Thursday, October 26, 1989

On November 7, 1989, a general election will be held in New York City. Voters will cast ballots both to elect candidates to various municipal offices and to approve or disapprove certain ballot proposals, including amendments to the New York City Charter proposed by the Charter Revision Commission. An advisory opinion has been requested whether the New York City Campaign Finance Act restricts a political committee authorized by a candidate, who is participating in the Campaign Finance Program and seeking election on November 7, from expending contributions for the purpose of advocating the disapproval of a Charter amendment submitted to the electorate that same day.

Candidates participating in the Campaign Finance Program and their authorized committees agree to abide by limits on the amount of contributions they may accept and on the amount of expenditures they make in their election campaigns. They may not accept contributions "for each election in which they seek to be qualified" to receive public funds in excess of specified amounts. Administrative Code §3-703(1) (f). They may not spend more than a specified amount of any contribution received before February 29, 1988, the day the Act became law, for "nomination for election or election." Administrative Code §3-703(1) (g). Funds attributed to contributions exceeding these limits must be deposited in segregated accounts and may not be used in an election in which the candidate has agreed to abide by the limits. Campaign Finance Board Rule 401(a), (c), (d).

Furthermore, expenditure limits apply "in each primary election and in each general election." Administrative Code §3-706(1) (a). The Board has applied the expenditure limits to expenditures "made... for the purpose of promoting or facilitating the nomination or election of the candidate." Campaign Finance Board Rule 105(a).

The question presented is whether any of these provisions restrict the use of "segregated monies," representing contributions exceeding the amount of these limits, for the purpose of urging voters to disapprove a Charter amendment. The Board recognizes that there is a question whether placing restrictions on monies used solely to advocate a position on a proposed Charter amendment would impair the free exercise of the rights of speech and association protected under the First and Fourteenth Amendments of the United States Constitution1. The Board need not address this question, however, because it has concluded that the City Council, in adopting the Act, did not intend to limit contributions used solely for the purpose of advocating a position on a ballot measure.

The Act restricts the acceptance and expenditure of contributions for "an election", which is defined as

any primary, runoff primary or general election for nomination for election, or election, to the office of mayor, president of the city council, comptroller, borough president or member of the city council.
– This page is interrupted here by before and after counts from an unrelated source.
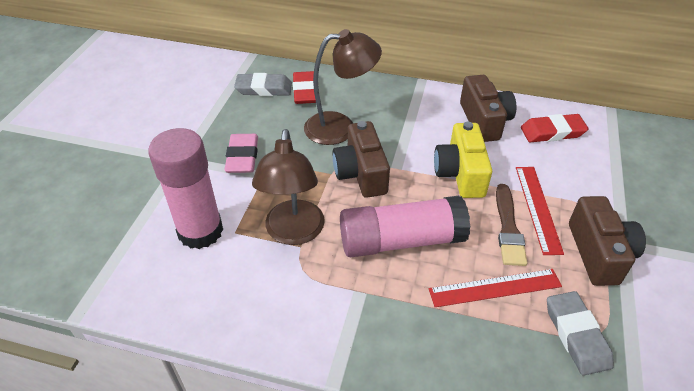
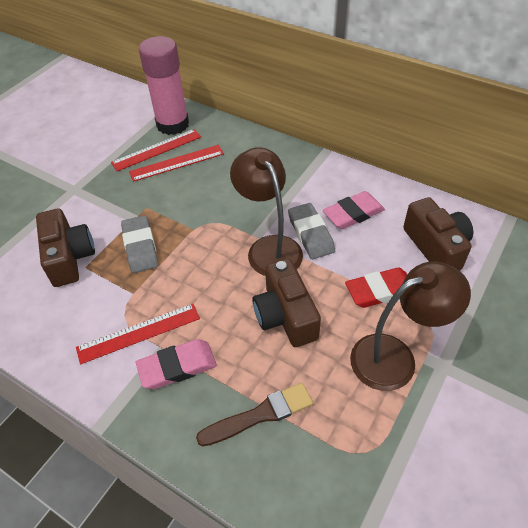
pink eraser: [224,134,258,173] = 1 -> [136,339,217,389] [323,191,385,229] = 2
pink glue stick: [148,128,223,249] [340,196,470,257] = 2 -> [139,36,189,135] = 1
red eraser: [293,71,319,104] [521,114,588,142] = 2 -> [345,268,407,308] = 1
red ruler: [429,269,562,307] [516,167,564,255] = 2 -> [76,304,200,364] [111,129,201,171] [129,145,224,182] = 3
yellow camera: [434,122,492,198] = 1 -> none = 0

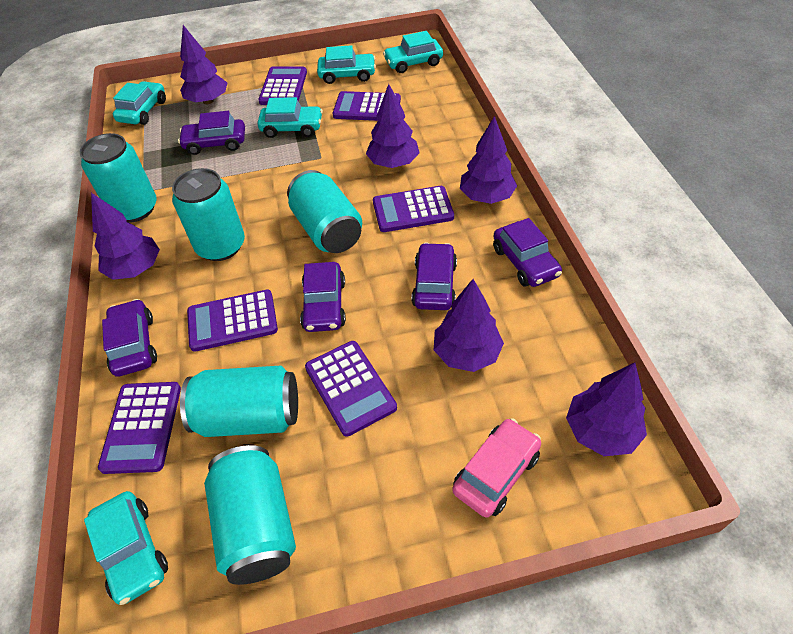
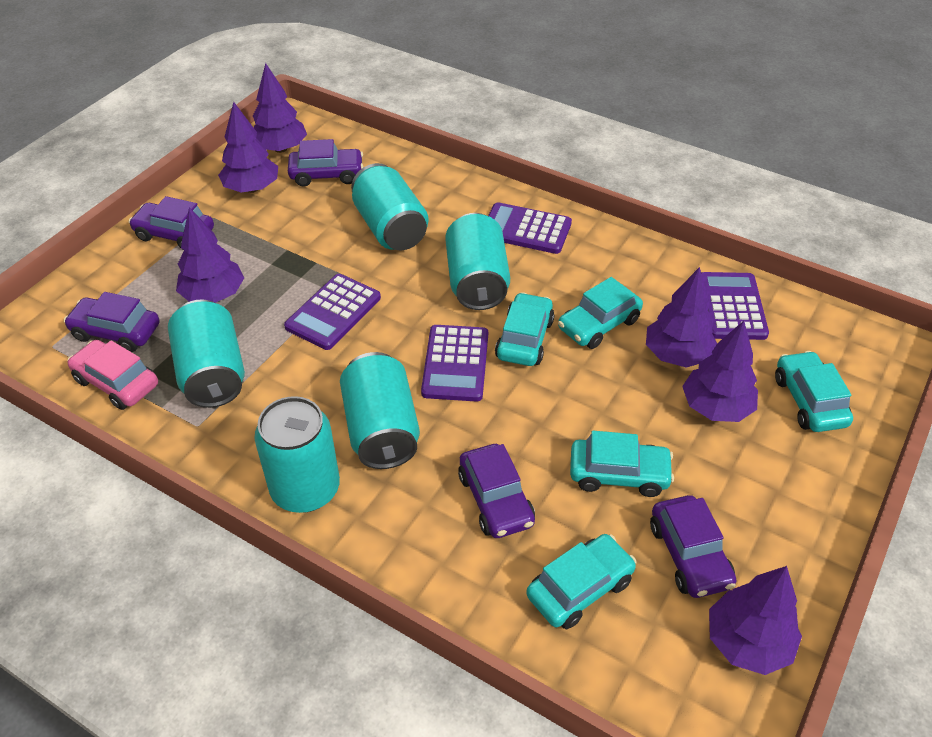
purple calculator: [98,382,181,474] [187,290,278,352] [258,66,307,105] [305,341,397,437] [333,91,401,121] [373,186,454,232] = 6 -> [284,274,381,350] [421,325,488,402] [488,202,572,254] [701,272,769,340] = 4

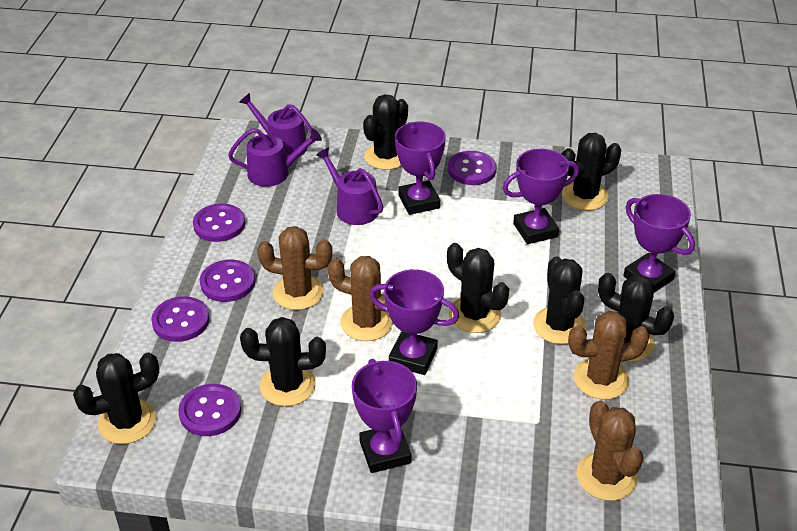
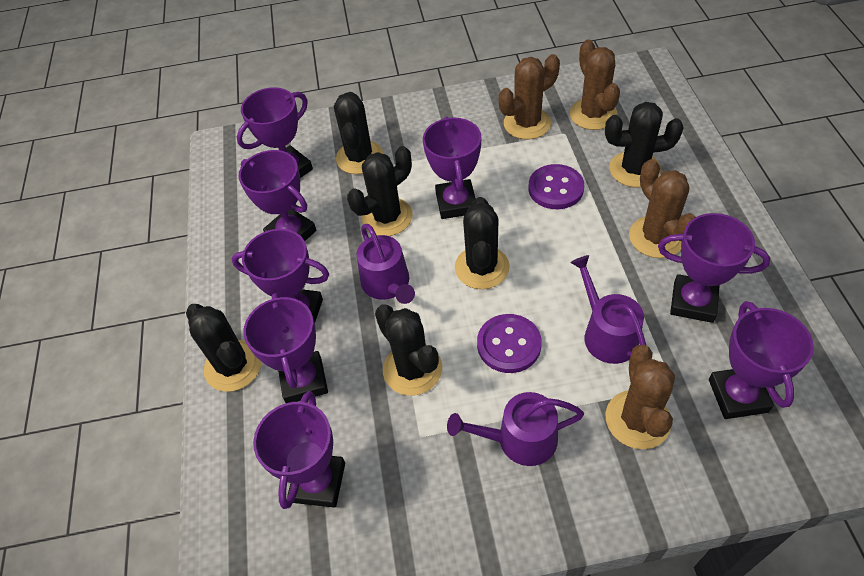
black cactus: [73,353,159,444] [240,317,326,406] [363,94,408,170] [447,243,509,333] [533,256,586,344] [561,133,621,211] [598,273,674,362] = 7 -> [186,304,262,392] [334,92,383,174] [347,146,413,236] [375,304,442,396] [455,197,510,289] [605,102,684,187] = 6
purple button: [151,296,210,342] [178,384,241,436] [193,204,245,242] [200,260,255,302] [448,151,496,185] = 5 -> [477,314,542,373] [528,164,584,209] = 2
purple trophy: [352,359,417,473] [369,269,459,375] [395,122,446,215] [503,149,579,244] [623,194,695,293] = 5 -> [231,229,329,323] [237,87,313,178] [239,150,316,241] [244,293,328,403] [253,391,345,509] [423,116,482,219] [658,213,770,323] [709,301,814,419] = 8

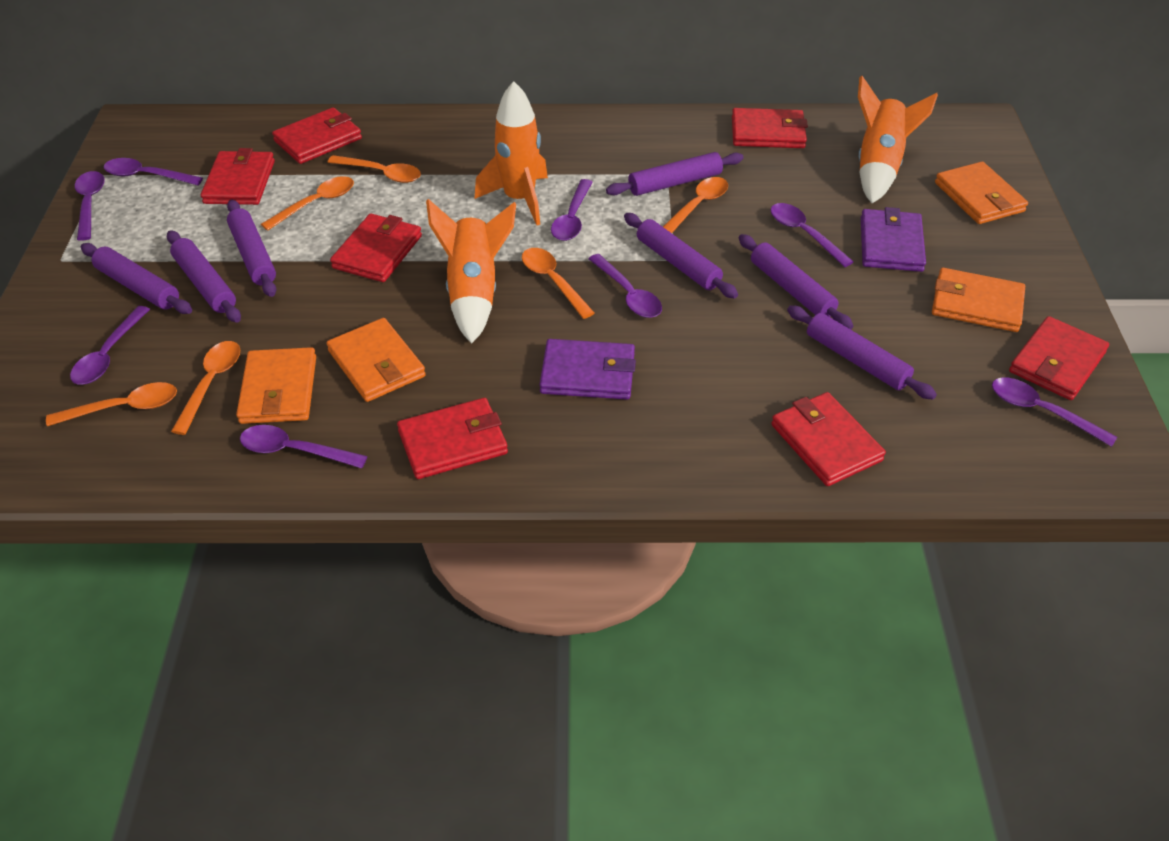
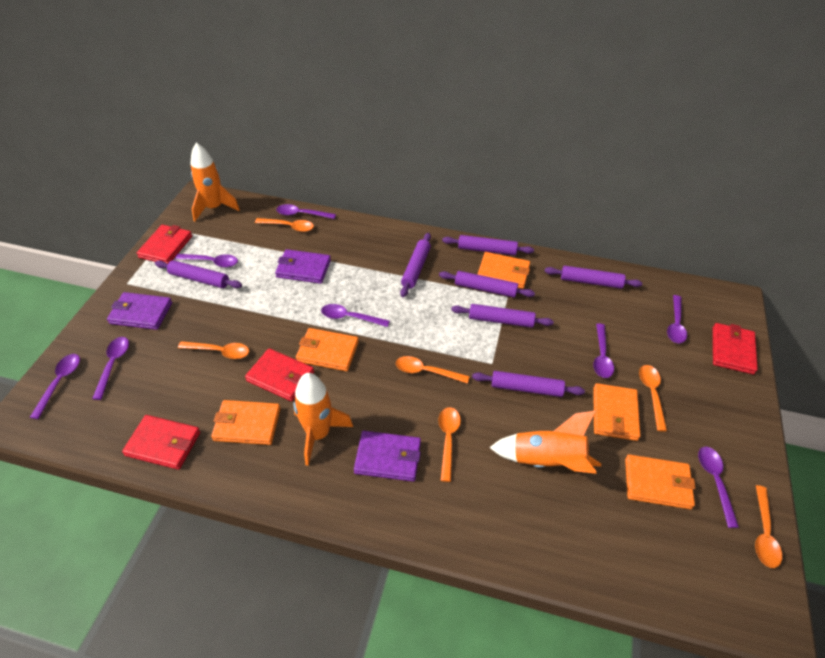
orange wallet: [236,347,316,424] [327,318,426,402] [932,268,1025,332] [935,162,1028,224] = 4 -> [211,400,280,445] [296,328,359,371] [477,252,530,289] [593,383,640,441] [625,454,696,509] = 5
purple wallet: [539,339,636,400] [861,207,926,272] = 2 -> [107,292,172,330] [275,249,331,284] [354,431,421,482] = 3
red wallet: [201,148,275,205] [272,107,362,164] [330,214,422,282] [397,398,508,479] [732,108,808,148] [771,392,886,486] [1009,316,1109,400] = 7 -> [122,415,200,470] [137,225,192,264] [245,348,314,401] [713,323,758,374] = 4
Administrative Code §3-702(10). Referenda elections are not included in this definition.

An expenditure by the candidate's authorized committee advocating a position on a ballot proposal will nonetheless be subject to the restrictions of the Act if it also promotes or facilitates the election of the candidate. Under Campaign Finance Board Rule 102(e), a disbursement is presumed to be made for the next following election in which the candidate seeks nomination or election. The candidate therefore has the burden before the Board of demonstrating that the disbursement was not made to promote or facilitate his or her election, but rather only to promote a position on a ballot proposal.

The Board will presume that the use of segregated monies by a candidate's authorized committee to advocate a position on a ballot proposal is not subject to the restrictions of the Act if expended in the following manner:

1) for material that does not in any way identify the candidate; and

2) for contributions to another political committee advocating a position on a ballot proposal, provided that the material paid for by the committee receiving the contribution does not promote or facilitate the candidate's election.

In other circumstances, the Board will evaluate all relevant facts in determining whether an expenditure to advocate a position on a ballot proposal is nonetheless subject to the provisions of the Act because it also promotes or facilitates the election of a candidate.



1 The United States Supreme Court has upheld the constitutionality of limits imposed on contributions to candidates and their authorized committees for the purpose of limiting the actuality and appearance of corruption resulting from the making and acceptance of large contributions. Buckley v. Valeo, 424 U.S. 1, 26 (1976). These are the very purposes underlying the City Council's determination to adopt contribution limits. See Local Law No. 8 of 1988 §1. On the other hand, the Court has struck down limits on contributions to committees formed to advocate a position on ballot measures. Citizens Against Rent Control/Coalition for Fair Housing v. City of Berkley, 454 U.S. 290 (1981). In that case, the majority opinion found "no significant state or public interest in curtailing debate and discussion of a ballot measure." 454 U.S. at 299. The Court has not, however, addressed the question whether anti-corruption purposes justify the imposition of limits on contributions to committees authorized by candidates or elected officials solely to advocate a position on ballot measures.